Kate Hopkins, Angel of Mercy
- Other names: Kate Hopkins
- Genre: Soap opera
- Running time: 15 minutes
- Country of origin: United States
- Language: English
- Syndicates: CBS
- Starring: Helen Lewis Margaret MacDonald Selena Royle
- Announcer: Nelson Case
- Written by: Gertrude Berg Chester McCracken
- Original release: October 23, 1939 – April 3, 1942
- Sponsored by: Maxwell House coffee

= Kate Hopkins, Angel of Mercy =

American old-time radio soap opera

Kate Hopkins, Angel of Mercy is an American old-time radio soap opera. After beginning as a transcribed program on seven stations on October 23, 1939, it was broadcast weekday afternoons on CBS from October 7, 1940, until April 3, 1942 and sponsored by Maxwell House coffee.

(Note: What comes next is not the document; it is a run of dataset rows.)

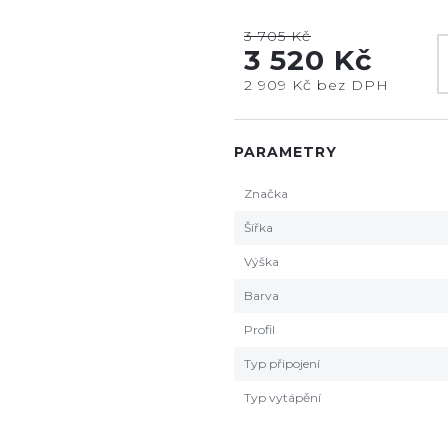
3 705 Kč
3 520 Kč
2 909 Kč bez DPH
PARAMETRY
Značka
Šířka
Výška
Barva
Profil
Typ připojení
Typ vytápění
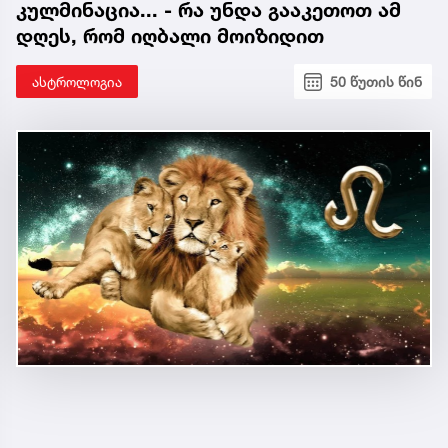
კულმინაცია... - რა უნდა გააკეთოთ ამ
დღეს, რომ იღბალი მოიზიდით
ასტროლოგია
50 წუთის წინ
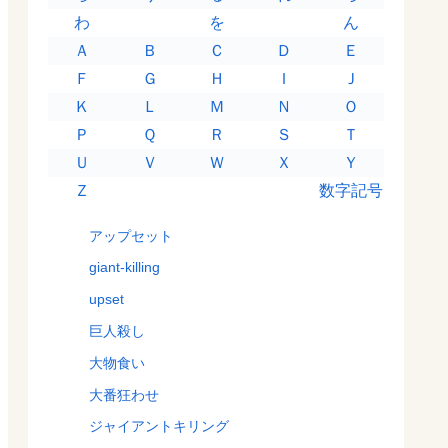
わ
を
ん
Ａ
Ｂ
Ｃ
Ｄ
Ｅ
Ｆ
Ｇ
Ｈ
Ｉ
Ｊ
Ｋ
Ｌ
Ｍ
Ｎ
Ｏ
Ｐ
Ｑ
Ｒ
Ｓ
Ｔ
Ｕ
Ｖ
Ｗ
Ｘ
Ｙ
Ｚ
数字記号
アップセット
giant-killing
upset
巨人殺し
大物食い
大番狂わせ
ジャイアントキリング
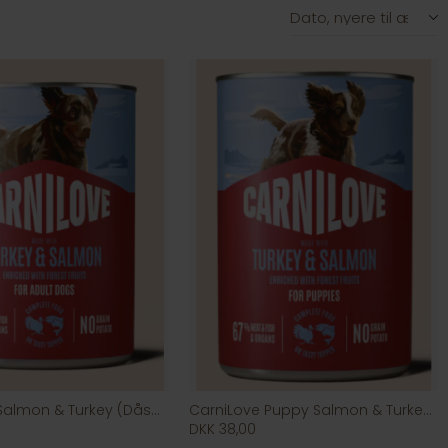
CarniLove Salmon & Turkey (Dåse)
CarniLove Puppy Salmon & Turkey (Dåse)
DKK 38,00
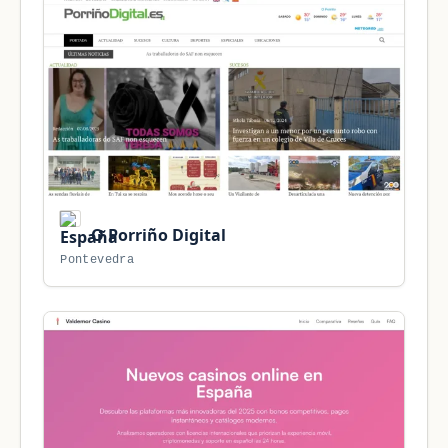
O Porriño Digital
Pontevedra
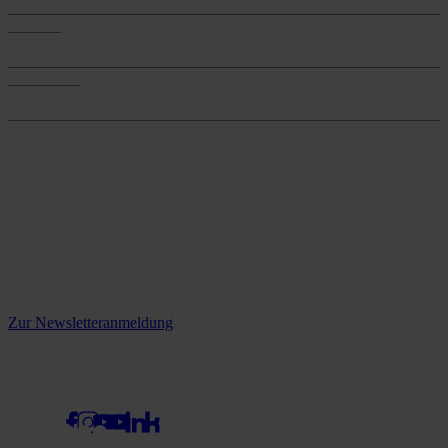
Services
Services
Onlineshop
Onlineshop
Reine infos - bleiben Sie
informiert.
Melden Sie sich jetzt zu unserem Newsletter an und verpassen Sie
keine Neuigkeiten mehr!
Zur Newsletteranmeldung
social media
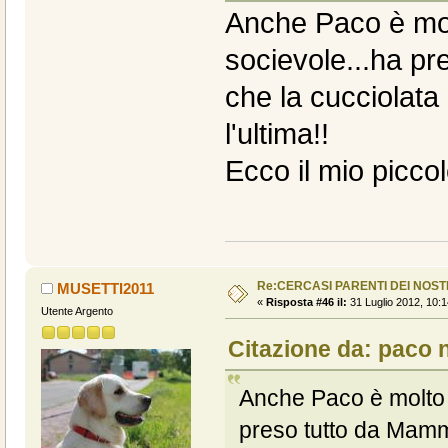
Anche Paco è molt
socievole...ha p
che la cucciolata 
l'ultima!!
Ecco il mio piccol
Re:CERCASI PARENTI DEI NOSTR
MUSETTI2011
«
Risposta #46 il:
31 Luglio 2012, 10:1
Utente Argento
Citazione da: paco n
Anche Paco è molto t
preso tutto da Mamm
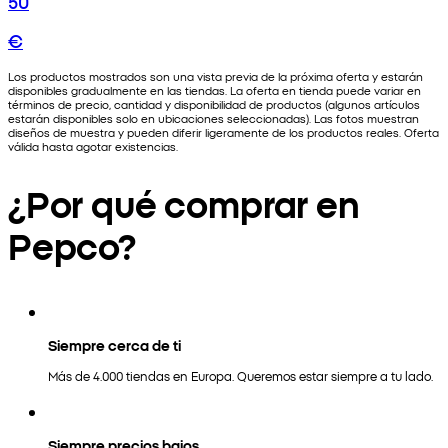
50
€
Los productos mostrados son una vista previa de la próxima oferta y estarán
disponibles gradualmente en las tiendas. La oferta en tienda puede variar en
términos de precio, cantidad y disponibilidad de productos (algunos artículos
estarán disponibles solo en ubicaciones seleccionadas). Las fotos muestran
diseños de muestra y pueden diferir ligeramente de los productos reales. Oferta
válida hasta agotar existencias.
¿Por qué comprar en
Pepco?
Siempre cerca de ti
Más de 4.000 tiendas en Europa. Queremos estar siempre a tu lado.
Siempre precios bajos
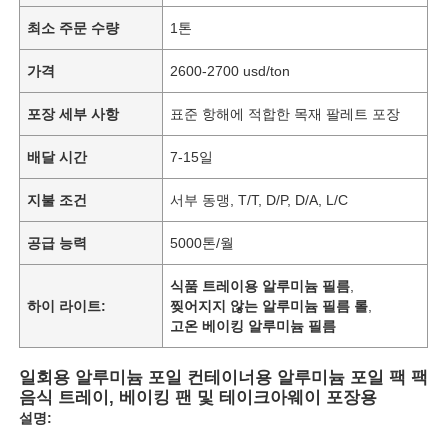
최소 주문 수량
1톤
가격
2600-2700 usd/ton
포장 세부 사항
표준 항해에 적합한 목재 팔레트 포장
배달 시간
7-15일
지불 조건
서부 동맹, T/T, D/P, D/A, L/C
공급 능력
5000톤/월
식품 트레이용 알루미늄 필름
,
하이 라이트:
찢어지지 않는 알루미늄 필름 롤
,
고온 베이킹 알루미늄 필름
일회용 알루미늄 포일 컨테이너용 알루미늄 포일 팩 팩
음식 트레이, 베이킹 팬 및 테이크아웨이 포장용
설명:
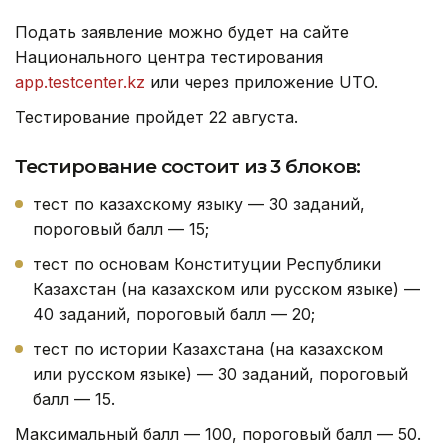
Подать заявление можно будет на сайте
Национального центра тестирования
app.testcenter.kz
или через приложение UTO.
Тестирование пройдет 22 августа.
Тестирование состоит из 3 блоков:
тест по казахскому языку — 30 заданий,
пороговый балл — 15;
тест по основам Конституции Республики
Казахстан (на казахском или русском языке) —
40 заданий, пороговый балл — 20;
тест по истории Казахстана (на казахском
или русском языке) — 30 заданий, пороговый
балл — 15.
Максимальный балл — 100, пороговый балл — 50.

The show's initial premise was that after Kate Hopkins' husband died in a fire, she became a visiting nurse to support herself and her young son in the mythical American town of Forest Falls. Hopkins faced concerns such as "Once started, malicious gossip is hard to stop. Is it wise to face slander openly, or to solve it by running away?"

By July 1941, however, Hopkins had become "a widow of forty at a loose end when her son Tom is drafted into the Army." Hopkins was living on a plantation near New Orleans as companion to Jessie Atwood, "a retired and renowned lady of the theater". In that situation, Hopkins drew the attention of Atwood's son, who planned to marry 18-year-old Diane Pers. As time went on, Hopkins found herself attracted to Atwood's son, while Pers developed "much of a mutual interest" with Hopkins' son.

Production constraints during World War II resulted in the cancellation of the show. After the War Production Board ordered a reduction in use of tin containers, executives of Maxwell House's parent company, General Foods, ended the broadcasts.

== Personnel ==
Characters in the program and the actors and actresses who portrayed them are shown in the table below.

| Character | Actor/Actress |
|---|---|
| Kate Hopkins | Helen Lewis Margaret MacDonald Selena Royle |
| Tom Hopkins | Ned Wever Clayton "Bud" Collyer |
| Robert Atwood | Raymond Edward Johnson |
| Jessie Atwood | Constance Collier |
| Duke Duncan | Donald MacLaughlin |
| Smokie | Charles Calvert |
| Blackie | Joseph Julian |
| Diane Pers | Delma Byron |
| Elise | Peggy Allenby |
| Trudy | Templeton Fox |

Nelson Case was the announcer. Writers for the program were Gertrude Berg and Chester McCracken.